Only one portion of the data is to be written out: from the line bearing "covered by insurance, while" through the line bearing "PP\&E in a footnote". Write it exactly as it appears.

**The input**
※ ※ ※
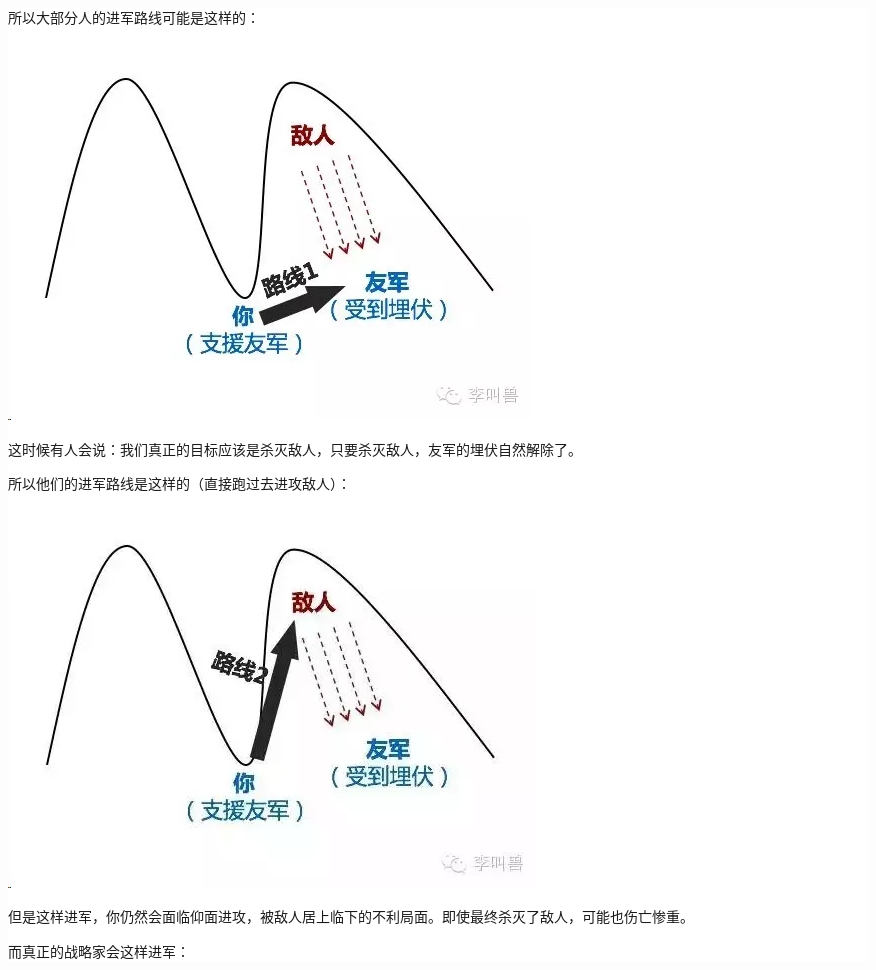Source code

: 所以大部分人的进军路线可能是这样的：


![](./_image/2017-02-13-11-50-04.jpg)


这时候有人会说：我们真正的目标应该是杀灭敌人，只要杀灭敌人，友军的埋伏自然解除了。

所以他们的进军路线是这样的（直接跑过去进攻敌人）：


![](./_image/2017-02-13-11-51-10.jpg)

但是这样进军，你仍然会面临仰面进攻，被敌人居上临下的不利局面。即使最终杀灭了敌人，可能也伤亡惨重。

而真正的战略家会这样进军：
※ ※ ※
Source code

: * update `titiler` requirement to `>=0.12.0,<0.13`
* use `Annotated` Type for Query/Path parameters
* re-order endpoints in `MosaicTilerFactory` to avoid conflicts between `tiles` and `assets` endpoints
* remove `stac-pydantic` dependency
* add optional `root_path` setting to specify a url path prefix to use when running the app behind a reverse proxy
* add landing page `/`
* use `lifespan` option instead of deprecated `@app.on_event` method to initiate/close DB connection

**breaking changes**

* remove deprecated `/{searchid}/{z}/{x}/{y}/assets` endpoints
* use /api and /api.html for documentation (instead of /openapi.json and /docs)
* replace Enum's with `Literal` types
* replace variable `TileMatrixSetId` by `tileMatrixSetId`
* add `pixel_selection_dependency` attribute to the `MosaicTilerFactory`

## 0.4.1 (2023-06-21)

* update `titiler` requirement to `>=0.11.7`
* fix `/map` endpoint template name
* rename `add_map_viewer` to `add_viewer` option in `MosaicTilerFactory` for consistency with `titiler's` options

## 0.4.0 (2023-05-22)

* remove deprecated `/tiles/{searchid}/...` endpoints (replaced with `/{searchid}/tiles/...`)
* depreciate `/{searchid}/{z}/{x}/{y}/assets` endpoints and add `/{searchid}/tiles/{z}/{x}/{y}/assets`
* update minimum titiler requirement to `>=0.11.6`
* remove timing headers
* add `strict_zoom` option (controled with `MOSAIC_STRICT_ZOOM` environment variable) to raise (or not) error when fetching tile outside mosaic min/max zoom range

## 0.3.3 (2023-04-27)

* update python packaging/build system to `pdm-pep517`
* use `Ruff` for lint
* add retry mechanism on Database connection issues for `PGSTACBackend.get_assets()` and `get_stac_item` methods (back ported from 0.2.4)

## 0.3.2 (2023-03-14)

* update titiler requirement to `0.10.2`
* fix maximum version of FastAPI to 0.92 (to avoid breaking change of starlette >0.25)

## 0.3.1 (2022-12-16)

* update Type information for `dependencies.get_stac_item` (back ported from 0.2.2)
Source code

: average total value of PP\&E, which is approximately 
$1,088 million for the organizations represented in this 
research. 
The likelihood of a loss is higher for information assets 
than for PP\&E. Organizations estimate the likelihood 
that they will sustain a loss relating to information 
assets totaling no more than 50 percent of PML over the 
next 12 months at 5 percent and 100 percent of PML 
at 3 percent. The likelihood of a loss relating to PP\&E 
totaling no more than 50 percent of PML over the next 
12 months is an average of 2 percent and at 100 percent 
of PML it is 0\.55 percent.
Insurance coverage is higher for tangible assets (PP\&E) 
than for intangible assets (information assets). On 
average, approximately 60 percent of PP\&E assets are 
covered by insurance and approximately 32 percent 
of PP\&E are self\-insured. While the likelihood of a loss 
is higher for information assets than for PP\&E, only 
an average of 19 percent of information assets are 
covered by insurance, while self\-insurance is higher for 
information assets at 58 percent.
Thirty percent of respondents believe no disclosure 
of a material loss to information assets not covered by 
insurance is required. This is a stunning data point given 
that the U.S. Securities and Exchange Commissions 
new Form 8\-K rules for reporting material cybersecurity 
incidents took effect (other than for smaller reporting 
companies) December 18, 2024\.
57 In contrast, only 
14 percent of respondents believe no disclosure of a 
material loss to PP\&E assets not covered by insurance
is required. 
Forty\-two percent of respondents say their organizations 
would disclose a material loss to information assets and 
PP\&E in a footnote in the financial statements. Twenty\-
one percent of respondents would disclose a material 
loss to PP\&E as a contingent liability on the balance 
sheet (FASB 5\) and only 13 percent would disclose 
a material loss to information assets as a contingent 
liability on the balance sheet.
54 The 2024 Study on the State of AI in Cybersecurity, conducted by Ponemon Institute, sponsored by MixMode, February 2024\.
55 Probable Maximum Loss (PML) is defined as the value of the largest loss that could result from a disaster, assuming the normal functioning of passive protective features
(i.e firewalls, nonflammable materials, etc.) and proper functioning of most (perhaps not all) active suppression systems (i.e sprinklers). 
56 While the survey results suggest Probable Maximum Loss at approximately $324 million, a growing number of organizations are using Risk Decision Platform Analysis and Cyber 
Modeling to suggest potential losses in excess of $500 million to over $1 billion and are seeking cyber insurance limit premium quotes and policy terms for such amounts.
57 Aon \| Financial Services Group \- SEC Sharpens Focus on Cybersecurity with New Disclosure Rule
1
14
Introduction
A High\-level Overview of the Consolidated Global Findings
※ ※ ※
**The completed task**
covered by insurance, while self\-insurance is higher for 
information assets at 58 percent.
Thirty percent of respondents believe no disclosure 
of a material loss to information assets not covered by 
insurance is required. This is a stunning data point given 
that the U.S. Securities and Exchange Commissions 
new Form 8\-K rules for reporting material cybersecurity 
incidents took effect (other than for smaller reporting 
companies) December 18, 2024\.
57 In contrast, only 
14 percent of respondents believe no disclosure of a 
material loss to PP\&E assets not covered by insurance
is required. 
Forty\-two percent of respondents say their organizations 
would disclose a material loss to information assets and 
PP\&E in a footnote in the financial statements. Twenty\-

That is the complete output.